WHAT THE TASK REQUIRES => Resume the news story about China's demand for the Malaysia Airlines satellite data, continuing on from its final sentence.

EXCERPTED TEXT =>
________

China demands Malaysia turn over satellite data

China demands Malaysia turn over satellite data

KUALA LUMPUR, Malaysia (AP) — China demanded that Malaysia turn over the satellite data used to conclude that a Malaysia Airlines jetliner had crashed in the southern Indian Ocean, killing everyone on board, as gale-force winds and heavy rain on Tuesday halted the search for remains of the plane.

The weather is expected to improve so that the multinational search being conducted out of Perth, Australia, could possibly resume Wednesday. But the searchers will face a daunting task of combing a vast expanse of choppy seas for suspected remnants of the aircraft sighted earlier.

"We're not searching for a needle in a haystack — we're still trying to define where the haystack is," Australia's deputy defense chief, Air Marshal Mark Binskin, told reporters at a military base in Perth as idled planes stood behind him.

Australian and Chinese search planes spotted floating objects in an area 2,500 kilometers (1,550 miles) southwest of Perth on Monday, but none was retrieved. Now, with the harsh weather and a 24-hour delay in the search, those objects and other possible debris from the plane could drift to an even wider area.

In remarks to the Malaysian Parliament, Prime Minister Najib Razak cautioned that the search will take a long time and "we will have to face unexpected and extraordinary challenges."

Late Monday, Najib announced that the Boeing 777 had gone down in the sea with no survivors. But that's all that investigators and the Malaysian government have been able to say with certainty about Flight 370's fate since it disappeared on March 8 shortly after taking off from Kuala Lumpur for Beijing.

Left unanswered are many troubling questions about why it was so far off course. Experts piecing together radar and satellite data believe the plane back-tracked over Malaysia and then traveled in the opposite direction to the Indian Ocean.

Investigators will be looking at various possibilities including mechanical or electrical failure, hijacking, sabotage, terrorism or issues related to the mental health of the pilots or someone else on board.

"We do not know why. We do not know how. We do not know how the terrible tragedy happened," the airline's chief executive, Ahmad Jauhari Yahya, told reporters.

Monday night's announcement unleashed a storm of sorrow and anger among the families of the plane's 239 passengers and crew — two-thirds of them Chinese. Family members of the missing passengers have complained bitterly about a lack of reliable information and some say they are not being told the whole truth.

Nearly 100 relatives and their supporters marched to the Malaysian Embassy in Beijing, where they threw plastic water bottles, tried to rush the gate and chanted, "Liars!"

Many wore white T-shirts that read "Let's pray for MH370" as they held banners and shouted, "Tell the truth! Return our relatives!"

There was a heavy police presence at the embassy. Police briefly scuffled with a group of relatives who tried to approach journalists.

Deputy Foreign Minister Xie Hangsheng told Malaysia's ambassador that China wanted to know exactly what led Najib to announce that the plane had been lost, a statement on the ministry's website said.

Malaysia Airlines Chairman Mohammed Nor Mohammed Yusof told a news conference Tuesday that it may take time for further answers to become clear.

________

ENTRIES SUPPLIED =>
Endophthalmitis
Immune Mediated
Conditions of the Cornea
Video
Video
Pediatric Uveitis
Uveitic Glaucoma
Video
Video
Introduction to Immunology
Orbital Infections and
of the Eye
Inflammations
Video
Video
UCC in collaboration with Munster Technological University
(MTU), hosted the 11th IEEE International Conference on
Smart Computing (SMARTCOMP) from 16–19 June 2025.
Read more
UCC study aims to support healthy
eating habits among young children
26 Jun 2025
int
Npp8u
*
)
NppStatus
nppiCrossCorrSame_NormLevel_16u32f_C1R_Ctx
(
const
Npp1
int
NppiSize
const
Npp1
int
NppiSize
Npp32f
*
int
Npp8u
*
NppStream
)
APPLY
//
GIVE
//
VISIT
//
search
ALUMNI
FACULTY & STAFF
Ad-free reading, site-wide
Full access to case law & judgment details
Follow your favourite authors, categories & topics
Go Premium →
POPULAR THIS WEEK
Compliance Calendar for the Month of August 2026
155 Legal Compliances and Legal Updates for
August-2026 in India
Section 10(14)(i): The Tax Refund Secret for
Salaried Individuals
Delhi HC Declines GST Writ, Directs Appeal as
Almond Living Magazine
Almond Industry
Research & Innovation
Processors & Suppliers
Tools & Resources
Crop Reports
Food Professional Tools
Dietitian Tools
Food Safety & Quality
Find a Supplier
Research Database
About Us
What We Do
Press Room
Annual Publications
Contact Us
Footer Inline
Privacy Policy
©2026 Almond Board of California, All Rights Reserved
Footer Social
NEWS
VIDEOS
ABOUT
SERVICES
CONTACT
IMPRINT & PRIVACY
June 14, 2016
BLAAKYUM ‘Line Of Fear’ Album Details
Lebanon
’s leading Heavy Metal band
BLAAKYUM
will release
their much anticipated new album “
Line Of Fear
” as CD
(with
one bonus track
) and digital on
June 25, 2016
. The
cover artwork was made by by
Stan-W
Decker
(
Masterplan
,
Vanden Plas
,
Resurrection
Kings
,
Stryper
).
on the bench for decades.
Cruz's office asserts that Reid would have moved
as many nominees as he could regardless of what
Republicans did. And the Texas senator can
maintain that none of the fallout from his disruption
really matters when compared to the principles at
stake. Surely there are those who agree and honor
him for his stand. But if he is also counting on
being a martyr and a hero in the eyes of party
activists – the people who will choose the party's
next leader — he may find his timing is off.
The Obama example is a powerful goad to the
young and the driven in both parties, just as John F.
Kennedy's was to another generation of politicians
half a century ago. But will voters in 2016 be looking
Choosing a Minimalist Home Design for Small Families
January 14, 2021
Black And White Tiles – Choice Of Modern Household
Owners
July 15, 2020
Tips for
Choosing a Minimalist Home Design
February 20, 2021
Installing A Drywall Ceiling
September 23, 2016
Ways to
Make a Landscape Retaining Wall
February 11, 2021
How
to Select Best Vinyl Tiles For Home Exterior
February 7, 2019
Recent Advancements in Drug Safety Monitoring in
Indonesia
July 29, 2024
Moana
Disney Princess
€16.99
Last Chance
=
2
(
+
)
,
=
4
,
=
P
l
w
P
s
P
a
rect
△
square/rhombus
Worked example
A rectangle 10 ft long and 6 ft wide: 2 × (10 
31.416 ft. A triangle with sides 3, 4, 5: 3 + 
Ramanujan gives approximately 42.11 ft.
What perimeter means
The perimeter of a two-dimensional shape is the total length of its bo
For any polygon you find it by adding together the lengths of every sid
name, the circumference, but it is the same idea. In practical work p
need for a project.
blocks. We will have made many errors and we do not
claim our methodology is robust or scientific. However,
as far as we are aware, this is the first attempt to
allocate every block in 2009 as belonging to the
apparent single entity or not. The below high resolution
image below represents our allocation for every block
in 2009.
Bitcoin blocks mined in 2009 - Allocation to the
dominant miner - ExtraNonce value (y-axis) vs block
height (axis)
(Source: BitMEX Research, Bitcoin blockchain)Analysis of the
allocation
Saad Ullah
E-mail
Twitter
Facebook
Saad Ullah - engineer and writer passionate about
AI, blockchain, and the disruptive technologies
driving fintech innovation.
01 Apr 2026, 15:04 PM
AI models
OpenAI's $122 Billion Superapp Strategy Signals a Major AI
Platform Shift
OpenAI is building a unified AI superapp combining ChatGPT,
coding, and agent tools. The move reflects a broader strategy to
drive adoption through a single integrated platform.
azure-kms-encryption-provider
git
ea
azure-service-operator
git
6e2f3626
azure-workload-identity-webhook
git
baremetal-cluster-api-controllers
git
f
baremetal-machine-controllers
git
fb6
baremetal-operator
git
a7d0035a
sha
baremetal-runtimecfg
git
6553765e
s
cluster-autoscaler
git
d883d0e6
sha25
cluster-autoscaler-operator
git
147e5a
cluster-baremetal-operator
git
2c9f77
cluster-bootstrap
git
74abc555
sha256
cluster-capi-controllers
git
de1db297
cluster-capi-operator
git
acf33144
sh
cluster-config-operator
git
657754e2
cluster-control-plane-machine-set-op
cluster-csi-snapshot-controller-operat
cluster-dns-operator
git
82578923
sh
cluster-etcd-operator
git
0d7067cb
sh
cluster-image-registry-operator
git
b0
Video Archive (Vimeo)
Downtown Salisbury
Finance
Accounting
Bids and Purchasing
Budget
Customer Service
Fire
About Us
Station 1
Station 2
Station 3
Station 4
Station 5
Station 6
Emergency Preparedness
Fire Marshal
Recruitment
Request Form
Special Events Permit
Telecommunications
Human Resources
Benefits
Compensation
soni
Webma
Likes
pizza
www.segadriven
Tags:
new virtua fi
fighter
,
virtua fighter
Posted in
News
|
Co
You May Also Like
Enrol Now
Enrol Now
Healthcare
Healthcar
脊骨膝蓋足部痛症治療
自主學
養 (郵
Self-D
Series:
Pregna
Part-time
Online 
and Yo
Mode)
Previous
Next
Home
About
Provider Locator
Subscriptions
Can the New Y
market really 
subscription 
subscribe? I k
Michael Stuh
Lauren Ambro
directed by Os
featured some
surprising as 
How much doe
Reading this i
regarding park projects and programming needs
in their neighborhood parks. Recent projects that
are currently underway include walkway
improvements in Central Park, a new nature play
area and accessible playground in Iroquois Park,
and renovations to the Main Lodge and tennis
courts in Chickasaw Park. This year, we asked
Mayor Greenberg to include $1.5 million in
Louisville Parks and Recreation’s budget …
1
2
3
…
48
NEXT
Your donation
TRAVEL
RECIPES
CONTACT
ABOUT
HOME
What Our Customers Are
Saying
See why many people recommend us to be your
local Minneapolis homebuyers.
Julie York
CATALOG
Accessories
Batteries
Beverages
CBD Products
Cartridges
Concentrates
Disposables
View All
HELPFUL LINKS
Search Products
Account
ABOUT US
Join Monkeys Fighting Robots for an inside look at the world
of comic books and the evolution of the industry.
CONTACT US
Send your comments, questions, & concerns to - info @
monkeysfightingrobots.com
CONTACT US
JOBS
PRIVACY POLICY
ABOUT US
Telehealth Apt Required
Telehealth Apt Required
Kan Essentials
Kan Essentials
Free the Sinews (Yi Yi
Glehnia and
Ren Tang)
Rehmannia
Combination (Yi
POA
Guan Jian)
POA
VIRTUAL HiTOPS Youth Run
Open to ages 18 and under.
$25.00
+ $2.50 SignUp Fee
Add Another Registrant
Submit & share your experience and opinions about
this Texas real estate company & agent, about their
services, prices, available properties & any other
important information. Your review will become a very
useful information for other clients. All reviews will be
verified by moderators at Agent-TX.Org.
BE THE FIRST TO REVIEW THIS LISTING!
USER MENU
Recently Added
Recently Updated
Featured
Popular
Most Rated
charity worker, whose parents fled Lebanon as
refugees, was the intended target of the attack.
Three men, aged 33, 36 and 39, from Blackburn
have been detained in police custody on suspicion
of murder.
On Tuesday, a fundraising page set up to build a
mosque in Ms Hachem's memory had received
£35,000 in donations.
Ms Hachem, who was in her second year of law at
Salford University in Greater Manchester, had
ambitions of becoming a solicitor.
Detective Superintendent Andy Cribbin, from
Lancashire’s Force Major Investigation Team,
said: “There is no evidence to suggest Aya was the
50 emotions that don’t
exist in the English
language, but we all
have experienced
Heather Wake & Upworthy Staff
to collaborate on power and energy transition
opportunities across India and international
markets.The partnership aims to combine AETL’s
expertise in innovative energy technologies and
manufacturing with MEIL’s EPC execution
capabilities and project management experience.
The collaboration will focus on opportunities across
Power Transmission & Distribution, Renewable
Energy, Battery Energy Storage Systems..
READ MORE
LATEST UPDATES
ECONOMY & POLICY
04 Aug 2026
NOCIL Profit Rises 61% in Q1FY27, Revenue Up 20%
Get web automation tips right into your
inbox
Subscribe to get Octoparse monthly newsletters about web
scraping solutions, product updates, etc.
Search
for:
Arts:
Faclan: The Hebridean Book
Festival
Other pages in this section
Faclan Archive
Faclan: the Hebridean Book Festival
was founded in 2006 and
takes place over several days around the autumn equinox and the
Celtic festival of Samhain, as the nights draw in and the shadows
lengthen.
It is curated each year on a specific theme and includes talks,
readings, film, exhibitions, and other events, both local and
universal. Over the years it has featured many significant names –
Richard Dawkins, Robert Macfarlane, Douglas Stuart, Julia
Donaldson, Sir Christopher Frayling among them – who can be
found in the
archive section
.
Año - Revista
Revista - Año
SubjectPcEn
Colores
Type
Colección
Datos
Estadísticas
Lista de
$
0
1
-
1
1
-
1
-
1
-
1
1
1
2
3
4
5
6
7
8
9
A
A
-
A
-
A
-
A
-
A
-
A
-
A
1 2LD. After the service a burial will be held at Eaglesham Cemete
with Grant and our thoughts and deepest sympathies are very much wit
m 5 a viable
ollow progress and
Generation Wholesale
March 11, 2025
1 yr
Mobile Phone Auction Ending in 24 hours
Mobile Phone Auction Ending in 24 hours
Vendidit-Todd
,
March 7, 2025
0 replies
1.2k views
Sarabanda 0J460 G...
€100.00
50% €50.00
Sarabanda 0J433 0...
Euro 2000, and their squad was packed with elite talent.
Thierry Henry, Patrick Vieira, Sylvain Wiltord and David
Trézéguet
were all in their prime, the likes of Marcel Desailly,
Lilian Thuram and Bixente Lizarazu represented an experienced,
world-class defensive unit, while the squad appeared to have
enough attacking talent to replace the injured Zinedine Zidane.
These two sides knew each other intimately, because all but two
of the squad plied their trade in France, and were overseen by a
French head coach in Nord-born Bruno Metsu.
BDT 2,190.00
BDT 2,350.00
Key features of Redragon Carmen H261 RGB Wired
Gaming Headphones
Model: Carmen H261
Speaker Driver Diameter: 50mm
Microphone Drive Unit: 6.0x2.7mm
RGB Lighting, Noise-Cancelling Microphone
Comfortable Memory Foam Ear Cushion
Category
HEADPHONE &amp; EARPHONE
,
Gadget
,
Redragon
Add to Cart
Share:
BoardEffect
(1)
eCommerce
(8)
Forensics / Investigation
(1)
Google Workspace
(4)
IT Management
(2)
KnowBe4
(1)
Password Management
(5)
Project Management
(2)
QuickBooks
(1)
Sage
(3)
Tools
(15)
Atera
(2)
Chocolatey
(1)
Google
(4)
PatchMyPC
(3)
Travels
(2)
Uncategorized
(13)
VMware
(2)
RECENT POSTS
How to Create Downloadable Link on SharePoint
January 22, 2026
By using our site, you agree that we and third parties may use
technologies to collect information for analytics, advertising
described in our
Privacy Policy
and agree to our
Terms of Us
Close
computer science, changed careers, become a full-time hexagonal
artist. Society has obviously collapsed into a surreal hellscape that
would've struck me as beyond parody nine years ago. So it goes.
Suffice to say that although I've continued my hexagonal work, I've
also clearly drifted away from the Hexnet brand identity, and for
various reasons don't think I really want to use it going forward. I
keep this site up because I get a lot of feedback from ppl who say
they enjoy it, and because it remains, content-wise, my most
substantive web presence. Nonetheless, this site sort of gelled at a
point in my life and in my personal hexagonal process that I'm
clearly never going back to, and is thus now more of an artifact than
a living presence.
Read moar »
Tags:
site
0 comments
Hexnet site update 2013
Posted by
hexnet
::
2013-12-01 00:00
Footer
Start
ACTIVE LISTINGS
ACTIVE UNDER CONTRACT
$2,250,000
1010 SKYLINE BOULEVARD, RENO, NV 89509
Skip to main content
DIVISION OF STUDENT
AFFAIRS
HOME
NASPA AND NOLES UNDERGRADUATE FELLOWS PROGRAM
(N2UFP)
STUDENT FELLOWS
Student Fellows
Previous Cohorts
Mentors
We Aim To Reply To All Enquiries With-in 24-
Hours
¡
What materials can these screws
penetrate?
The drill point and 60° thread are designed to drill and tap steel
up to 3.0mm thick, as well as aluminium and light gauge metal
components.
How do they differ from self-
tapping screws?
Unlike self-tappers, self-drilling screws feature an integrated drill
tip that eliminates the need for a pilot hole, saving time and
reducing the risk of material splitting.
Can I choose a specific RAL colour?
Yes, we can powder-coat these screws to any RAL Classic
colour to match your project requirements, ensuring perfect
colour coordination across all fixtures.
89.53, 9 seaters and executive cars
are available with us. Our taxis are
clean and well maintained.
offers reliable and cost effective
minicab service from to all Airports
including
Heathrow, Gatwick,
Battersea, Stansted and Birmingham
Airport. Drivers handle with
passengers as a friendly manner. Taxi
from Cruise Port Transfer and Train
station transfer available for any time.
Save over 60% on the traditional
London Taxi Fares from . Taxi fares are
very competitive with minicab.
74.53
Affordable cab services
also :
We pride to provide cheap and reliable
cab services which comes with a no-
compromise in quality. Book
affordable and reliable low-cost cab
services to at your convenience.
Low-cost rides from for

________

WRITTEN RESPONSE =>
"This has been an unprecedented event requiring an unprecedented response," he said. "The investigation still underway may yet prove to be even longer and more complex than it has been since March 8th."

He added that even though no wreckage has been found, there was no doubt it had crashed.

"This by the evidence given to us, and by rational deduction, we could only arrive at that conclusion: That is, for Malaysia Airlines to declare that it has lost its plane, and by extension, the people in the plane," he said.

The conclusions were based on a thorough analysis of the brief signals the plane sent every hour to a satellite belonging to Inmarsat, a British company, even after other communication systems on the jetliner shut down for unknown reasons.

The latest satellite information does not provide an exact location but just a rough estimate of where the jet crashed into the sea.

Although there have been an increasing number of apparent leads, there has been no confirmed identification of any debris.

The delay in the search will make it harder for investigators to forensically track back where the plane hit the water if they do find some debris, said Erik van Sebille, an oceanographer at the University of New South Wales in Sydney. The swirling and unpredictable nature of currents can spread items that begin in the same place hundreds of kilometers (miles) apart within weeks.

"It's like one giant pinball machine out there," he said.

Also, there is a race against the clock to find any trace of the plane that could lead searchers to the black boxes, whose battery-powered "pinger" could stop sending signals within two more weeks. The batteries are designed to last at least a month and can last longer.

Several countries have begun moving specialized equipment into the area to prepare for a search for the plane and its black boxes, the common name for the cockpit voice and data recorders, needed to help determine what happened to the jetliner.

An Australian navy support vessel, the Ocean Shield, equipped with acoustic detection equipment, was expected to arrive in the search zone in several days. And the U.S. Pacific Command said it was sending a black box locator to the region in case a debris field is located.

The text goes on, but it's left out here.